Joseph Constant | |
Birth Name: | Joseph Konstantinovsky |
Birth Date: | 14 July 1892 |
Birth Place: | Jaffa |
Nationality: | French,Israeli,Russian |
Spouse: | Judith Constant |
Death Date: | 3 October 1969 |
Education: | Academy of Fine Arts Odessa |
Death Place: | Paris |
Known For: | Sculptor, Writing, Painting |
Movement: | Animalists, École de Paris |
Style: | Constructivist, Impressionist, Realism |
Awards: | Prix des Deux Magots |
Resting Place: | Cimetière parisien de Bagneux |
Joseph Constant (born Joseph Constantinovsky, 14 July 1892 – 3 October 1969) was a Franco-Russian Israeli sculptor, painter and writer of Jewish origin. As a sculptor, he adopted the name "Joseph Constant", as a writer he used the pseudonym "Michel Matveev".[1] [2] [3] [4] [5]
Constant was born in Jaffa on 14 July 1892 to Russian Jewish parents. He spent his early years in Odessa. When still quite young, he took part alongside his father in the anti-Tsarist revolutionary activities of 1905. In 1914, he entered the Academy of Fine Arts in Odessa, and during the Communist Revolution of 1917 he was named an inspector of fine arts.
In 1919, his father and his brother were killed in an anti-Jewish pogrom. That same year, Constant and his wife decided to quit Russia. They travelled to Palestine aboard the ship Ruslan which carried a number of other Jewish artists. In Tel Aviv, they formed an artists' cooperative called HaTomer that included the painter Yitzhak Frenkel. He and Frenkel both taught art in the Herzliya Hebrew Gymansium. A year later, the ailing Constant travelled to Egypt.[6] He arrived in Paris in 1923 after further travels in Turkey and Romania. He and Isaac Frenkel both resisted the hegemony of the Bezalel art school, both believing in modern art and influenced by the art of the École de Paris.

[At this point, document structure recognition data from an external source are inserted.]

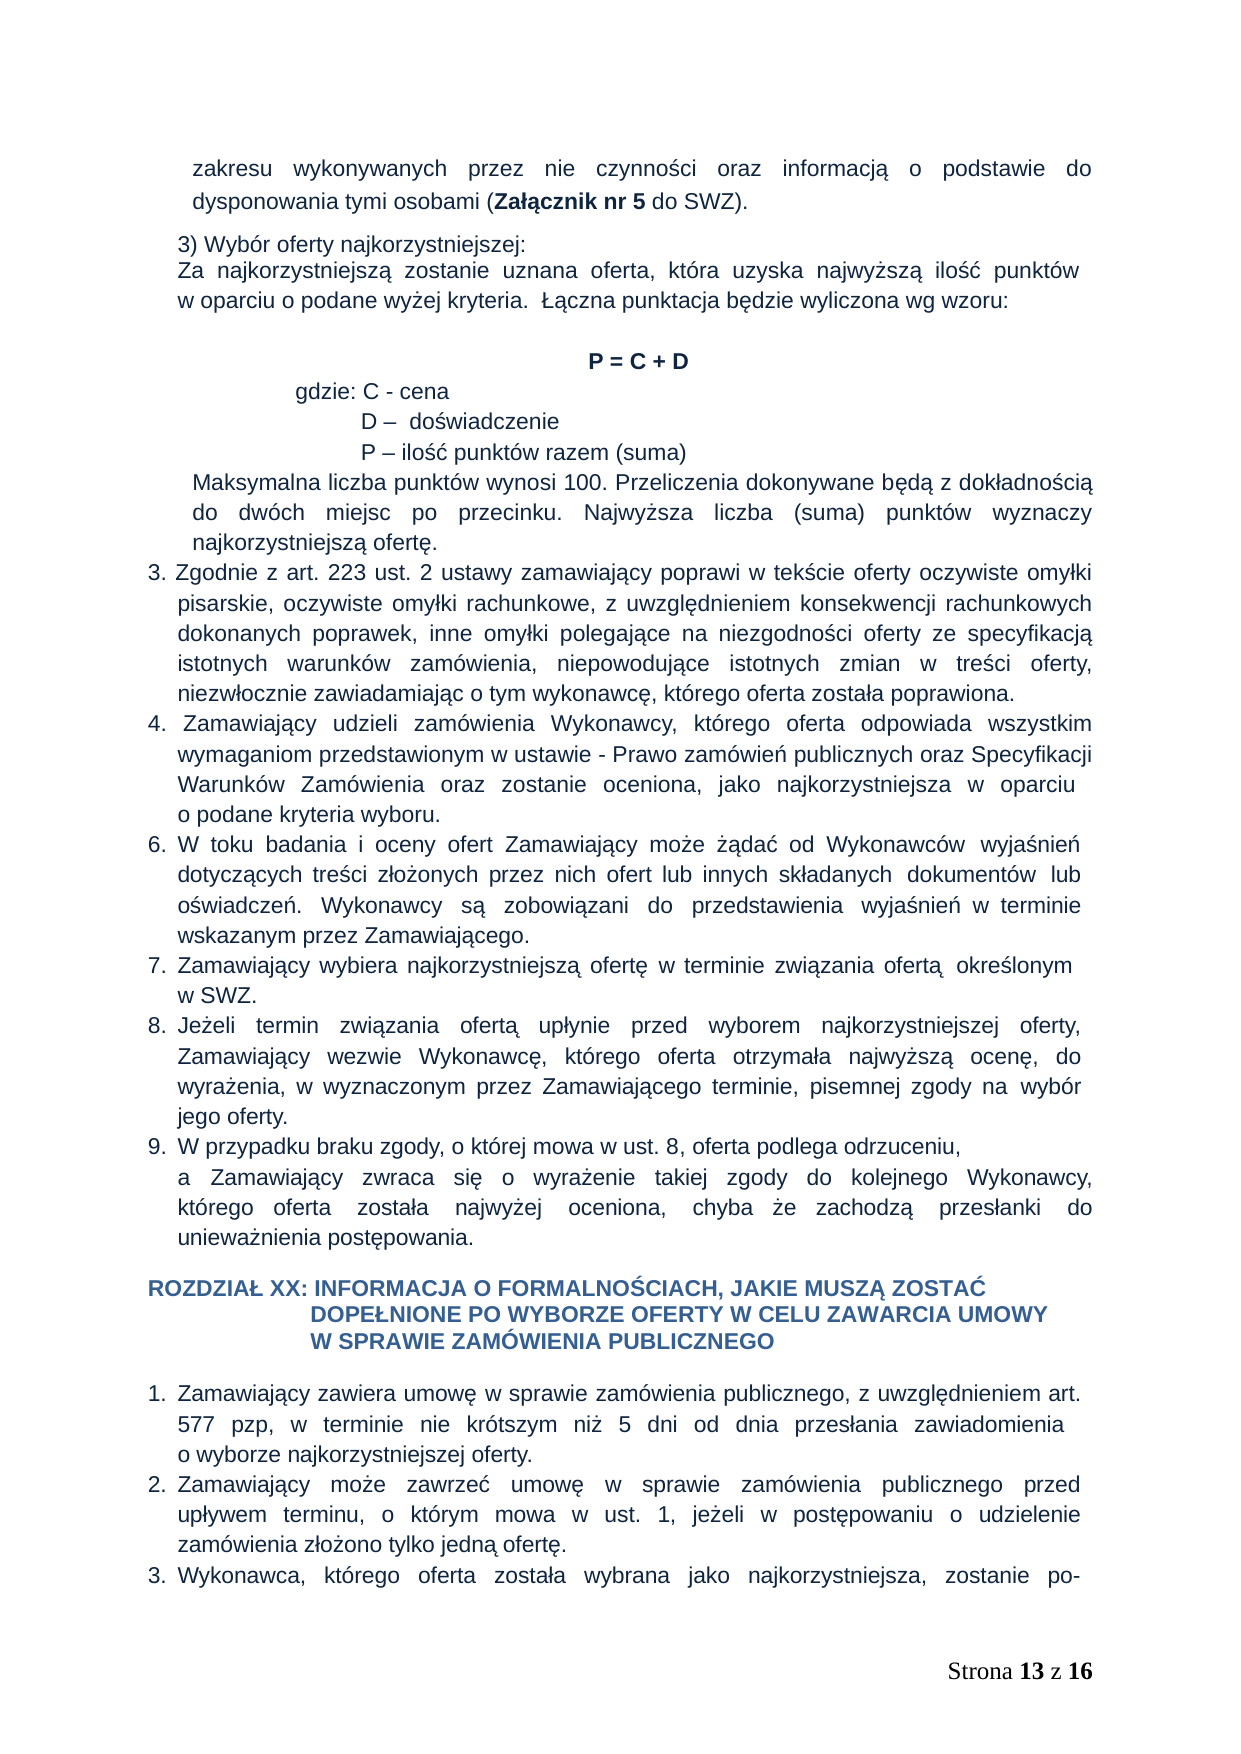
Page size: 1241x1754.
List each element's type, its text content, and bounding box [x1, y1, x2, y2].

text 3) Wybór oferty najkorzystniejszej: [148, 231, 1093, 257]
list Jeżeli termin związania ofertą upłynie przed wyborem najkorzystniejszej oferty, Zamawiający wezwie Wykonawcę, którego oferta otrzymała najwyższą ocenę, do wyrażenia, w wyznaczonym przez Zamawiającego terminie, pisemnej zgody na wybór jego oferty. [148, 1012, 1081, 1129]
text P – ilość punktów razem (suma) [354, 438, 1093, 465]
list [148, 1562, 1081, 1588]
text ROZDZIAŁ XX: INFORMACJA O FORMALNOŚCIACH, JAKIE MUSZĄ ZOSTAĆ DOPEŁNIONE PO WYBORZE OFERTY W CELU ZAWARCIA UMOWY W SPRAWIE ZAMÓWIENIA PUBLICZNEGO [148, 1275, 1093, 1354]
text 3. Zgodnie z art. 223 ust. 2 ustawy zamawiający poprawi w tekście oferty oczywiste omyłki pisarskie, oczywiste omyłki rachunkowe, z uwzględnieniem konsekwencji rachunkowych dokonanych poprawek, inne omyłki polegające na niezgodności oferty ze specyfikacją istotnych warunków zamówienia, niepowodujące istotnych zmian w treści oferty, niezwłocznie zawiadamiając o tym wykonawcę, którego oferta została poprawiona. [148, 559, 1093, 707]
text Za najkorzystniejszą zostanie uznana oferta, która uzyska najwyższą ilość punktów w oparciu o podane wyżej kryteria. Łączna punktacja będzie wyliczona wg wzoru: [177, 257, 1093, 314]
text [192, 148, 1093, 214]
text D – doświadczenie [354, 408, 1093, 435]
text P = C + D [184, 348, 1093, 374]
list Zamawiający wybiera najkorzystniejszą ofertę w terminie związania ofertą określonym w SWZ. [148, 952, 1081, 1009]
list Zamawiający zawiera umowę w sprawie zamówienia publicznego, z uwzględnieniem art. 577 pzp, w terminie nie krótszym niż 5 dni od dnia przesłania zawiadomienia o wyborze najkorzystniejszej oferty. [148, 1380, 1081, 1467]
text a Zamawiający zwraca się o wyrażenie takiej zgody do kolejnego Wykonawcy, którego oferta została najwyżej oceniona, chyba że zachodzą przesłanki do unieważnienia postępowania. [177, 1163, 1093, 1250]
text gdzie: C - cena [258, 378, 1093, 404]
list W toku badania i oceny ofert Zamawiający może żądać od Wykonawców wyjaśnień dotyczących treści złożonych przez nich ofert lub innych składanych dokumentów lub oświadczeń. Wykonawcy są zobowiązani do przedstawienia wyjaśnień w terminie wskazanym przez Zamawiającego. [148, 831, 1081, 948]
list W przypadku braku zgody, o której mowa w ust. 8, oferta podlega odrzuceniu, [148, 1133, 1081, 1160]
text 4. Zamawiający udzieli zamówienia Wykonawcy, którego oferta odpowiada wszystkim wymaganiom przedstawionym w ustawie - Prawo zamówień publicznych oraz Specyfikacji Warunków Zamówienia oraz zostanie oceniona, jako najkorzystniejsza w oparciu o podane kryteria wyboru. [148, 710, 1093, 827]
list Zamawiający może zawrzeć umowę w sprawie zamówienia publicznego przed upływem terminu, o którym mowa w ust. 1, jeżeli w postępowaniu o udzielenie zamówienia złożono tylko jedną ofertę. [148, 1471, 1081, 1558]
text Maksymalna liczba punktów wynosi 100. Przeliczenia dokonywane będą z dokładnością do dwóch miejsc po przecinku. Najwyższa liczba (suma) punktów wyznaczy najkorzystniejszą ofertę. [192, 469, 1093, 556]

In Paris, Constant frequented the district of Montparnasse, a favorite milieu of Russian Jewish artists. This served as the inspiration for his later novel La cité des peintres. Adopting the pseudonym of Michel Matveev, Constant was a late arrival to the literary scene. In his own words, it happened "un peu par hasard et pour gagner quelque argent" (a little bit by chance and to earn a little money). It was not until he arrived in France that he began to write, and he did so directly in French.
His first book, on the subject of the 1905 Revolution, was published in 1928. In the 1930s, he gradually abandoned the medium of painting, focusing instead on sculpture.[7] He also continued his activity as a writer and translator. In 1933, he published Les Traqués, a tragic story of Jews travelling across Europe in search of a safe haven. This was translated into English by Desmond Flower under the title Weep Not for the Dead. In 1936, he won the Prix des Deux Magots for his collection of short stories Étrange famille (Strange family).
After the Second World War, he gained greater renown as a sculptor both in France and abroad. From the 1950s onwards, he travelled frequently to Israel, staying at the kibbutz of Ein Harod. In 1962, the mayor of Ramat Gan invited him to take up residence in the artists' quarter in the heart of the city. From then on, Constant shared his time between his studio in Paris and that in Ramat Gan. The latter was converted into a museum upon his death.
In 1959, he wrote his last novel Ailleurs, autrefois, a semi-autobiographical work in which he evoked his childhood and youth in the Ukraine at the turn of the century. He died on 3 October 1969, in Paris.[8]